### Short exercise 1
Using the Bootu Creek manganese report, answer these questions:
(a) What was the Ore Reserve as of Dec. 31, 2013, in tonnes and average diluted grade?
(b) Which pits was ore mined from during 2013?
(c) For how many kilometers can the mineralised manganese bearing sandstone horizon be traced?
### Short exercise 2
Carry on the Bootu Creek manganese report from where it stops.
--- Start Passage provided ---
Bootu Creek Mineral Resource as of Dec. 31, 2013 was 23.5 million tonnes at a grade of 22.3% Mn, a net reduction of 3.6 million tonnes after allowing for the 2.4 million tonnes of ore processed through the Bootu Creek processing plant in 2013
- Bootu Creek Ore Reserve as of Dec. 31, 2013 was 12.5 million tonnes at an average diluted grade of 20.9% Mn, a net reduction of 0.8 million tonnes after allowing for the 2.4 million tonnes of ore processed through the Bootu Creek processing plant in 2013.
- The Bootu Creek Mineral Resource and Ore Reserve estimates have been completed in accordance with the JORC Code (2012 Edition). Mineral Resources quoted are reported as inclusive of Ore Reserves.
- A total of 2.4 million tonnes of ore was processed during 2013. Other significant components contributing to the reduced 31 December 2013 Mineral Resource include a reduction in the long term FOB Darwin Price, exclusion of the remaining Zulu resource model due to poor metallurgical performance and the partial exclusion of the Masai resource model affected by Restricted Work Areas (RWAs) protecting sacred sites. There was no new resource delineation drilling or resource estimation updates during 2013.
- A total of 1.8 million tonnes of ore was mined from Shekuma, Tourag, Yaka and Zulu pits during 2013, and a further 0.6 million tonnes was depleted from low grade ore stockpiles.
Mineral Resource estimation summary
The Bootu Creek manganese deposits are strata-bound, located at the contact between the underlying dolomite-siltstone Attack Creek Formation and the overlying ridge forming sandstone of the Bootu Formation of the Tomkinson Group, within the Palaeozoic Tennant Creek Inlier. The mineralised manganese bearing sandstone horizon is folded around the gentle NNW plunging Bootu Syncline, can be traced for 24km and dips around 30o towards the fold axis. The manganese is considered hydrothermal in origin and supergene enriched within a deeply weathered profile. The Bootu Creek manganese resource models have a combined strike length of 16 km, with individual models ranging from 0.7 km to 2.9 km.
--- End Passage provided ---
--- Start Stored records ---
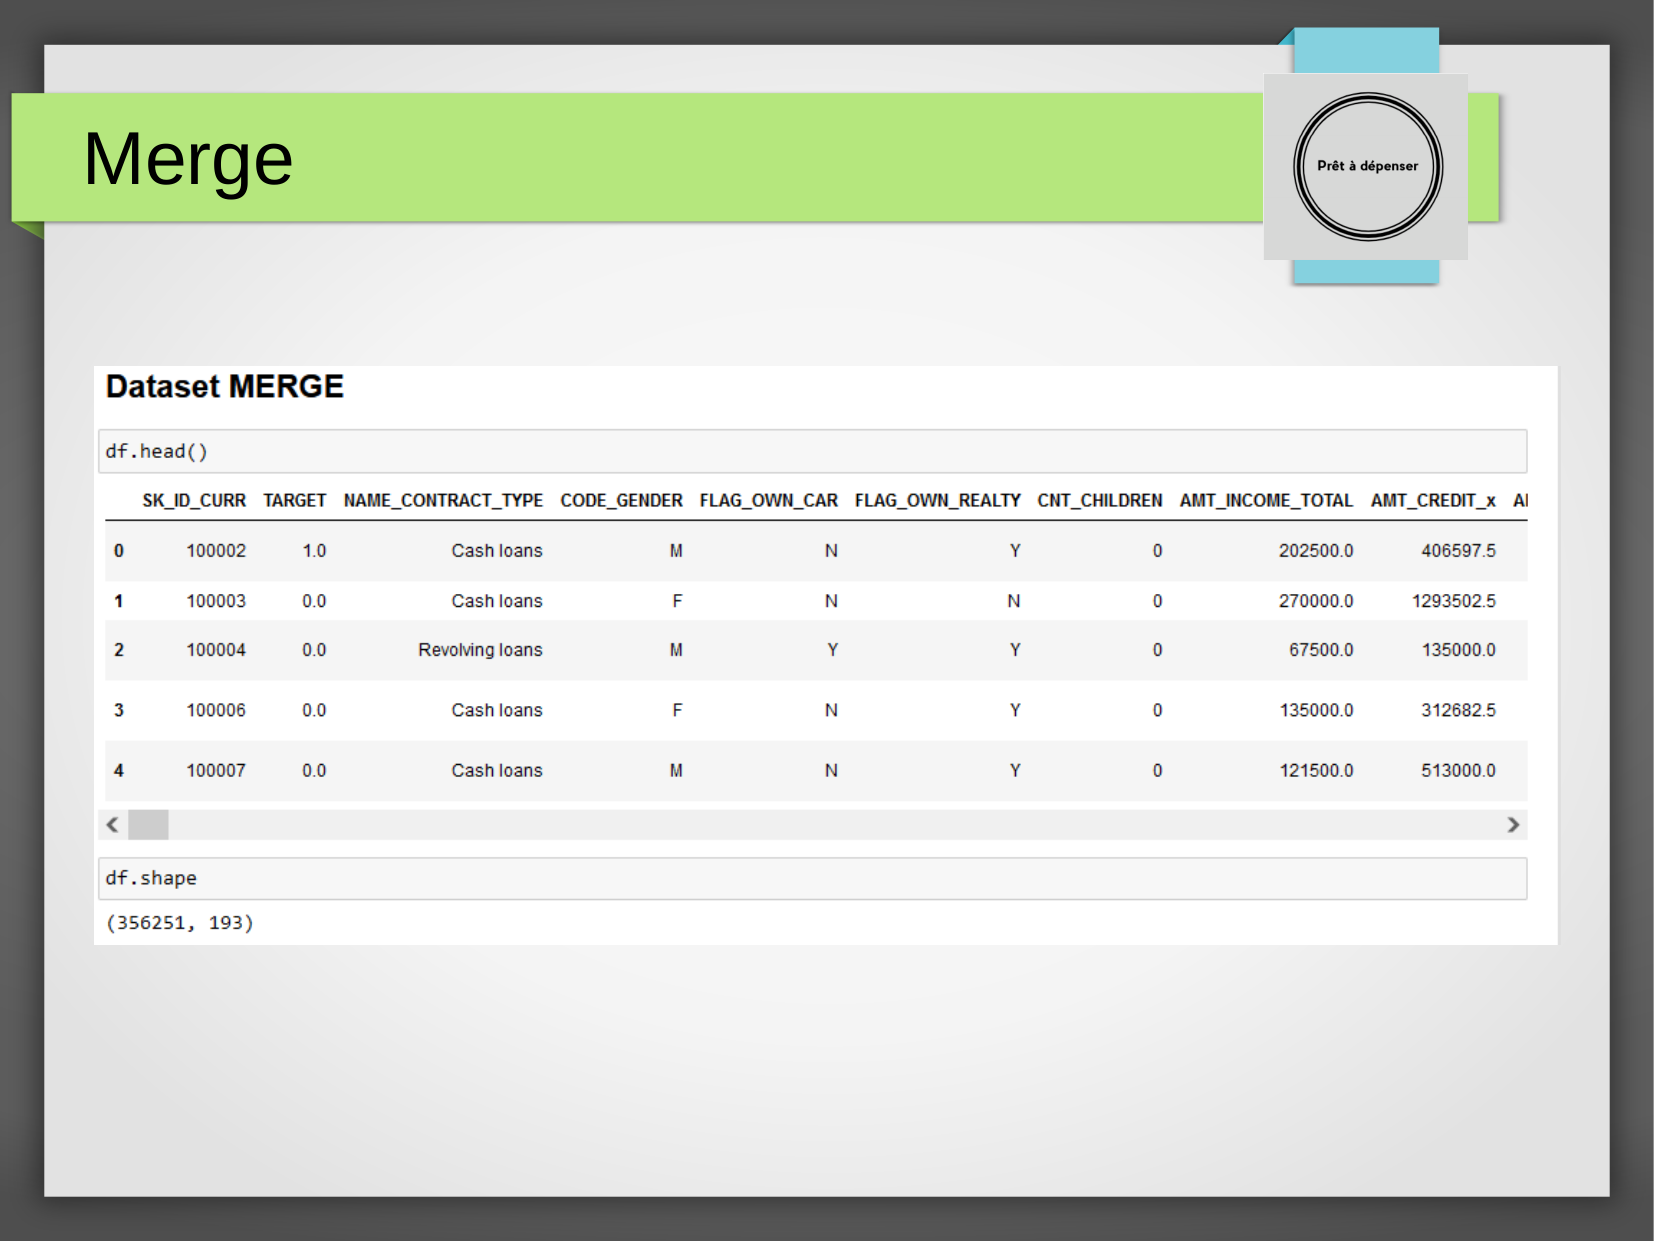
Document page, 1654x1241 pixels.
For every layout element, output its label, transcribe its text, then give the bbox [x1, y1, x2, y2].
--- End Stored records ---
--- Start Stored records ---
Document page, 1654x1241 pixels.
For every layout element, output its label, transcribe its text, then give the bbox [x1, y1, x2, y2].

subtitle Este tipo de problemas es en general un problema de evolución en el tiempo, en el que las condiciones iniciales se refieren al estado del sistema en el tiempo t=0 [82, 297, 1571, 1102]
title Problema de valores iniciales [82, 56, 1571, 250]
--- End Stored records ---
### Task answer 1
(a) 12.5 million tonnes at an average diluted grade of 20.9% Mn
(b) Shekuma, Tourag, Yaka and Zulu
(c) 24 km

### Task answer 2
Mineralisation widths vary from 3 m to 15 m and ore mineralogy consists predominately of Pyrolusite and Cryptomelane in a silica rich gangue.
All Bootu Creek resource models, other than Renner West, are located within Mineral Lease ML24031, located 120 km north of Tennant Creek, Northern Territory, Australia. The Renner West Inferred Mineral Resource is located on EL28041 and located 70 km NW of the Bootu Creek mine site. Both tenements are granted, 100% owned by OMM and have no security of tenure issues at the time of reporting.
Resources at Bootu Creek (BC) are predominantly sampled by vertical 5.5” face sampling Reverse Circulation (RC) drilling (91%), with HQ3 diamond (DD) drilling (2%) and open percussion (PC) drilling (7%), based on a nominal 50 m x 25 m spaced grid. Minor areas at 100 m x 50 m were classified as Inferred Mineral Resources. Hole depths range from 5 m to 164 m and collar locations are picked up by Mine Surveyors using MGA94 co-ordinates. The 31 December 2012 BC resource dataset (no new resource delineation drilling carried out in 2013) comprised 3,055 drill holes for 169,520 m. The Renner West (RW) dataset had 142 drill holes for 6,212 m.
Sampling of RC holes is done on 1 metre downhole intervals and rotary split to produce approximately 3 kg samples. Intervals selected for analysis are generally limited to visible manganese mineralisation and adjacent host rock. Mineralised diamond core is quarter sawn to obtain 1 metre or geological intervals, with half core retained for density determination and metallurgical test work. All drill samples are crushed, dried and pulverised (total prep) to produce a sub sample for XRF analysis. Field quality control procedures involve the use of field duplicates, certified BC standards (approx. 1:130 insertion rate) and use of a number of commercial laboratories for analysis.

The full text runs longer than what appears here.